Time warped

PG&E giveth and PG&E taketh away: If you live in Yolo County, you probably remember that the nice folks at Pacific Gas and Electric last fall gave their customers a discount because of the “heat storm” that hit the valley in July.

It was a welcome relief to those customers in PG&E territory who had to crank up the AC to survive several days of triple-digit temperatures. Of course, some cynical souls wrote the rebate off as nothing but politics, noting that PG&E was involved in a fight for its financial life at the ballot box. Ballot measures in Yolo and Sacramento counties would have turned most of its Yolo territory over to the publicly owned Sacramento Municipal Utility District.

PG&E of course said “nonsense”—that the ballot measures had no influence over the company’s spontaneous act of generosity.

So when reader John Powderly opened his electric bill last week, he was a little ticked to find an insert reading: “Notice of Application filing for recovery of catastrophic event costs.”

In translation, PG&E is asking the Public Utilities Commission for a rate increase—because it was hot. Seems some of PG&E’s transformers were damaged by the heat and the summer spike in electricity demand. The insert goes on to explain that PUC rules allow the company to squeeze ratepayers to recover costs stemming from “two declared disasters”—the winter storms of 2005/2006 and the July heatwave.

“What the …? Since when is heat a catastrophe?” Powderly asks, noting that heat in the Sacramento Valley is pretty routine.

Sort of like PG&E rate increases.

No Elk, no groves, no co-op: Bites has never been a big fan of Elk Grove.
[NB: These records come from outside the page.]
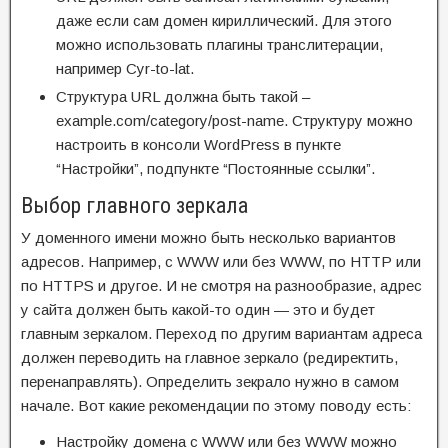
даже если сам домен кириллический. Для этого
можно использовать плагины транслитерации,
например Cyr-to-lat.
Структура URL должна быть такой –
example.com/category/post-name. Структуру можно
настроить в консоли WordPress в пункте
“Настройки”, подпункте “Постоянные ссылки”.
Выбор главного зеркала
У доменного имени можно быть несколько вариантов
адресов. Например, с WWW или без WWW, по HTTP или
по HTTPS и другое. И не смотря на разнообразие, адрес
у сайта должен быть какой-то один — это и будет
главным зеркалом. Переход по другим вариантам адреса
должен переводить на главное зеркало (редиректить,
перенаправлять). Определить зекрало нужно в самом
начале. Вот какие рекомендации по этому поводу есть:
Настройку домена с WWW или без WWW можно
Tuesday morning brought more evidence that something is wrong with that place. The Sacramento Natural Foods Co-op is closing the doors on its Elk Grove location, most likely by the end of this month. The store, which opened its state-of-the-art “green building” in June of 2005, never quite caught on in the ’burbs.

SNFC General Manager Paul Cultrera blamed “market fragmentation” for the store’s poor performance. “There is so much retail growth taking place in Elk Grove that it is difficult for residents to develop shopping habits and patterns with so many options to choose from.”
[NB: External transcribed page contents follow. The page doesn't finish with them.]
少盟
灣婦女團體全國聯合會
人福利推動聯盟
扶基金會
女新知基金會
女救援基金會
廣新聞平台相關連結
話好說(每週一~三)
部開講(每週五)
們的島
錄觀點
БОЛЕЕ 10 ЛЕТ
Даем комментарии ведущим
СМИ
Bites suspects that Elk Grove residents do have “shopping habits and patterns,” but that they skew a little more toward the area’s Trader Joe’s and Costco stores. (See “Trouble in store,” SN&R News, July 6, 2006.)

The Co-op plans to hold an “inventory reduction sale,” à la Tower Records, starting January 15.

Old School: The group Public Employees for Environmental Responsibility is raising hell about an obscure policy of the National Park Service. Rangers and guides in the Grand Canyon National Park are prohibited from telling visitors how old the canyon is.

“In order to avoid offending religious fundamentalists, our National Park Service is under orders to suspend its belief in geology,” said PEER’s executive director Jeff Ruch in a statement last week.

You’d think that the age of the Grand Canyon is a pretty essential part of understanding how it got there. But Bites can see the problem with taking any official view that the Earth is more than a few thousand years old—kind of screws with Biblical time scale.

On the other hand, the NPS is happy to sell a book in its park bookstore that claims the canyon was created by Noah’s flood.

Bites suggests that we just put a fence around the thing and not let anybody go near. It just raises too many unpleasant questions. We probably ought to do the same with the La Brea Tar Pits and Moaning Cavern, too.